Will adding nesting material or a pinch of grass seed inside a nest box help birds nest faster?

Birds already bring nesting materials themselves, and nest boxes should start clean and empty. If you want to add anything, use only appropriate, dry nesting material in a very small amount for species that commonly use it, avoid anything that can mat or entangle (no cotton or yarn), and never add food.

What if the nest box came with instructions that say to add seed for “attraction”?

Treat those as marketing or mislabeling. For cavity-nesting birds, attraction is driven by correct entrance hole size, interior fit, height, predator protection, and placement near suitable habitat. Follow the nest box best practices from the article instead of seed-attraction claims.

How do I know when it is safe to clean a nest box?

Only clean when you are certain it is unoccupied. Some species may attempt more than one brood in the same season, so check for signs of active use before you disinfect. If you cannot confirm, wait rather than risk destroying a nest or exposing chicks to disruption.

Is bleach the only cleaning option for feeders and nest boxes?

Bleach-based disinfection is a standard approach, but the key point is proper dilution and thorough rinsing. For feeders, also ensure the feeder air-dries completely before refilling, because lingering moisture drives mold growth. If you switch products, only use methods that achieve disinfection and leave no harmful residue.

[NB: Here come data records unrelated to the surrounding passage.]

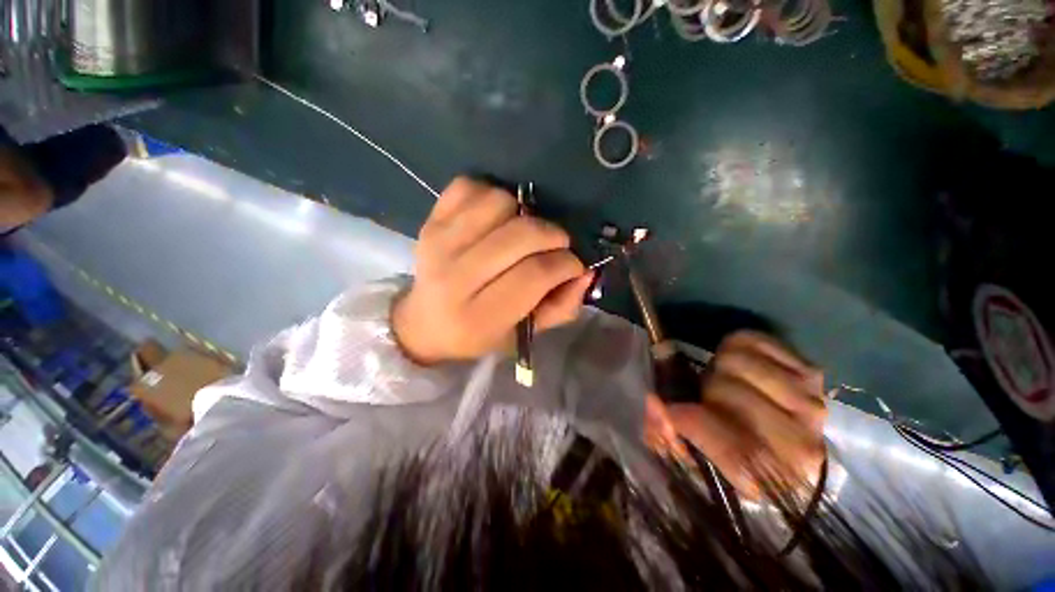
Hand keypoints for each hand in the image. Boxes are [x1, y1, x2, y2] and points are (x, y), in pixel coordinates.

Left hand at [393, 177, 593, 364]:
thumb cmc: (480, 333)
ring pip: (499, 202)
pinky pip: (469, 186)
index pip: (535, 274)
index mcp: (479, 316)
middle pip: (520, 234)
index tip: (572, 265)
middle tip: (556, 246)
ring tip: (522, 233)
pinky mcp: (430, 221)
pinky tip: (495, 218)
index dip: (565, 264)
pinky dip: (491, 195)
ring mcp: (438, 242)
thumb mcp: (525, 334)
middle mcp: (455, 277)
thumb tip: (585, 272)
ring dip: (522, 214)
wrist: (425, 323)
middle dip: (553, 235)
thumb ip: (561, 307)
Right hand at [644, 331, 827, 498]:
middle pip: (726, 390)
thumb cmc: (733, 456)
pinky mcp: (810, 372)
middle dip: (705, 391)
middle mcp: (799, 444)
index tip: (668, 409)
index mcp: (770, 480)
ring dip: (719, 368)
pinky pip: (752, 340)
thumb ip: (666, 435)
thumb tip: (654, 403)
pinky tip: (740, 367)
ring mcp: (809, 403)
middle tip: (706, 399)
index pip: (729, 447)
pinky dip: (735, 346)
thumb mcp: (693, 458)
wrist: (788, 447)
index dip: (689, 421)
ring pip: (737, 361)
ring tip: (724, 383)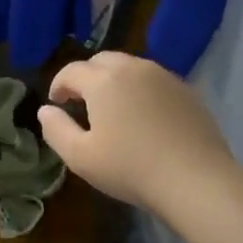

My feeder looks clean but smells musty, should I still refill it?

Do not refill damp or musty feeders. A musty odor indicates moisture retained inside, which can seed mold and bacteria. Scrub and rinse again, then air-dry fully before adding fresh seed.

How much seed should I put out so it does not spoil?

Use an amount that birds can realistically finish within a few days. In warm or wet conditions, go smaller, because wet seed spoils fast and increases disease risk. A good cue is whether you consistently have clumped seed hulls below the feeder, which often means you are overfilling or using a lot of filler the birds discard.

What do I do if squirrels keep beating my feeder baffle?

If a baffle is not enough, switch strategies. Pole-mounted feeders with a baffle generally work better than hanging feeders, and a cage-style feeder can prevent persistent squirrels from reaching the seed. Also check that there are no nearby launch points within reach, then adjust the setup so climbing access is harder.

Are window-strike rules the same for all window distances?

No, the strike risk peaks in the middle range. The article’s guidance is to avoid the 5 to 30 foot “danger zone,” and use either a very close placement (within about 3 feet) or a farther placement away from the window. If you see repeated strikes, reposition rather than adding more feeder volume.

Can I put a bird bath near feeders to “help” birds while they eat?

You can, but placement affects safety and disease dynamics. Keep the bird bath arranged so birds can access water without increasing predator exposure, and consider how far it is from feeders and nest sites. If the bath becomes a high-traffic area, it can concentrate birds and predators, so choose a calm location with clear escape space.